100000 loops, best of 3: 18.1 µs per loop


## Avoid more than two expressions in list comprehensions
The rule of thumb is to avoid using more than two expressions in a list comprehension.

In [2]:
# this is relatively easy to read
matrix = [[1, 2, 3], [4, 5, 6], [7, 8, 9]]
flat = [x for row in matrix for x in row]
flat

[1, 2, 3, 4, 5, 6, 7, 8, 9]

In [4]:
# still relatively easy to read
squared = [[x**2 for x in row] for row in matrix]
squared

[[1, 4, 9], [16, 25, 36], [49, 64, 81]]

If you add extra loops then you should really break it over several lines. It'll likely be clearer in such a scenario to use nested for loops.


In [6]:
# we can also use if statements in the list comprehensions
filtered = [[x for x in row if x % 3 == 0]
            for row in matrix if sum(row) >= 10]
filtered

[[6], [9]]

## Consider generator expressions for large comprehensions.
List comprehensions create a whole new list for each value in the input sequence which can be memory intensive for large input. To get around this we can use generator expressions: evaluate to an iterator which yields one item at a time.

In [32]:
it = (x**2 for x in range(10))
it

<generator object <genexpr> at 0x00000000041C95E8>

Here the iterator can be advanced one step at a time.

In [33]:
it = (x**2 for x in range(10))
for i in it:
    print(i)

0
1
4
9
16
25
36
49
64
81


In [34]:
# alternatively
# https://stackoverflow.com/questions/661603/how-do-i-know-if-a-generator-is-empty-from-the-start
it = (x**2 for x in range(10))
while True:
    try:
        value = it.next() # get the next value in the iterator
    except StopIteration: # no more values in the iterator
        break
    print(value)

0
1
4
9
16
25
36
49
64
81


## Prefer enumerate over range

In [26]:
letters = [i for i in "ABCDE"]
letters

['A', 'B', 'C', 'D', 'E']

In [27]:
for index, value in enumerate(letters):
    print("Value at index %d is %s" % (index, value))

Value at index 0 is A
Value at index 1 is B
Value at index 2 is C
Value at index 3 is D
Value at index 4 is E


In [28]:
# this is more elegant than
for i in range(len(letters)):
    print("Value at index %d is %s" % (i, letters[i]))

Value at index 0 is A
Value at index 1 is B
Value at index 2 is C
Value at index 3 is D
Value at index 4 is E


In [31]:
# we can also specify the starting counter for enumerate
for index, value in enumerate(letters, 10): # start from index 10
    print("Value at index %d is %s" % (index, value))

Value at index 10 is A
Value at index 11 is B
Value at index 12 is C
Value at index 13 is D
Value at index 14 is E


## Use zip to process iterators in parallel

In [36]:
sent = "Here are some words!"
words = sent.split(" ")
words

['Here', 'are', 'some', 'words!']

In [38]:
wordLength = [len(i) for i in words]
wordLength

[4, 3, 4, 6]

In [39]:
for word, numChars in zip(words, wordLength):
    print(word, numChars)

('Here', 4)
('are', 3)
('some', 4)
('words!', 6)


## Avoid else blocks after for and while loops

In [42]:
for i in range(3):
    print(i)
else: # this will run if the loop finishes
    print("The else block runs!")

0
1
2
The else block runs!


In [41]:
for i in range(3):
    print(i)
    if i == 1:
        break
else: # this will run if the loop finishes
    print("The else block runs!")

0
1


In the second case the loop broke early and the else block did not run. This feature is generally not available in other languages and can be confusing. Better to write helper functions.

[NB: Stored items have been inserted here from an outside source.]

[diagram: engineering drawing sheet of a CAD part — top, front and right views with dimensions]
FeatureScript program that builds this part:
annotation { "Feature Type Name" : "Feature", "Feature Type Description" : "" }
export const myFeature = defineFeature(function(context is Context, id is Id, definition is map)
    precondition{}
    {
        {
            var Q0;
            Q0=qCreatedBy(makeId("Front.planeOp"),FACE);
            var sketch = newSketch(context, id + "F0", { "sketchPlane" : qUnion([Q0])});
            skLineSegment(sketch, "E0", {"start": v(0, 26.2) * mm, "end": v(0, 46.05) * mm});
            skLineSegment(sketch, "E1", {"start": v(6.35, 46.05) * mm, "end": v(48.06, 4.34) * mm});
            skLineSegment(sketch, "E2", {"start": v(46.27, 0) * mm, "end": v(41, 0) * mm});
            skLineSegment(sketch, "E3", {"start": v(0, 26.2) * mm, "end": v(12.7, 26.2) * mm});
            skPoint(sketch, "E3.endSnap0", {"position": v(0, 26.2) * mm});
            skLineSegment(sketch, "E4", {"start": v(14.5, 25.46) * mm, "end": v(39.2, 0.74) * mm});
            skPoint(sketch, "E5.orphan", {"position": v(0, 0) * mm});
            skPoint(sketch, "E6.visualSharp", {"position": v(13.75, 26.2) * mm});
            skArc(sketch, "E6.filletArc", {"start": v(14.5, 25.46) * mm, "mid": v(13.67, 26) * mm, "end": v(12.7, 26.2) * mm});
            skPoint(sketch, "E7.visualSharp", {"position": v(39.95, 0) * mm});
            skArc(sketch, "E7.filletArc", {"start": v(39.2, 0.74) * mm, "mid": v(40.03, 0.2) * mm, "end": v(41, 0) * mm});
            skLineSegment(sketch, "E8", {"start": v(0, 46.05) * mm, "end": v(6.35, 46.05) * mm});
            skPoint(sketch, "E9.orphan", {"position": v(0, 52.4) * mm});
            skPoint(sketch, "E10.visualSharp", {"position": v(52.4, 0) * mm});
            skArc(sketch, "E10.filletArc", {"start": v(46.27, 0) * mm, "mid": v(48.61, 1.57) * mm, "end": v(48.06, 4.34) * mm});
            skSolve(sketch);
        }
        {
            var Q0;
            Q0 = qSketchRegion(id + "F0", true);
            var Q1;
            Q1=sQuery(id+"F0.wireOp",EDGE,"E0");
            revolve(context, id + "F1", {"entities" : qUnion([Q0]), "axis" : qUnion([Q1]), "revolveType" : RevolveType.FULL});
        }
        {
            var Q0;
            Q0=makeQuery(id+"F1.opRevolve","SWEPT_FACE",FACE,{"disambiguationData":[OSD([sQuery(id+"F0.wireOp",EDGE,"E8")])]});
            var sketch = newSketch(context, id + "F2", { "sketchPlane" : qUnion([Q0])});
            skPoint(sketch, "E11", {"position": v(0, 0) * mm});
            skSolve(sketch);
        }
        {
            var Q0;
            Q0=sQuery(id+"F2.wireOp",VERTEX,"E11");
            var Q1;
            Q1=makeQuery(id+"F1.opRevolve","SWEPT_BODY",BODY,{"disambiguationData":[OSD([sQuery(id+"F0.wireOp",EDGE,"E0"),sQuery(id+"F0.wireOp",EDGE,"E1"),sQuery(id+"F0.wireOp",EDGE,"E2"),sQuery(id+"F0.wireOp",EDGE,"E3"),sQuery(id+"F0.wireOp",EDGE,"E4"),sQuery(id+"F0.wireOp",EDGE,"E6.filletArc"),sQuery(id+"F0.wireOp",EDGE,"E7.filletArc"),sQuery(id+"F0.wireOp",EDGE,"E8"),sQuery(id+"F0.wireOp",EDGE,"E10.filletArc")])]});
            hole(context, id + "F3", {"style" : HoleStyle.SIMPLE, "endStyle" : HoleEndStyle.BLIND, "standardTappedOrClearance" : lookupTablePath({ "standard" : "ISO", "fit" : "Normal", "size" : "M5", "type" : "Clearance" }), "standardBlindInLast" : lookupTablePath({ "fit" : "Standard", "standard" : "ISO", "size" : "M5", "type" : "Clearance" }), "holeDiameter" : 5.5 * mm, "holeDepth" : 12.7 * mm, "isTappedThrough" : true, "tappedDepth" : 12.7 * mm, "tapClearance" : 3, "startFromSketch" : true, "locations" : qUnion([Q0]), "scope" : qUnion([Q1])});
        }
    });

## Take advantage of each block in try / except / else / finally
* The finally section is great for cleanup such as closing open resources (database connections / files).
* When the try block doesn't raise an exception the else block will run. The else block helps you minimise the amount of code in the try block and improves readibility.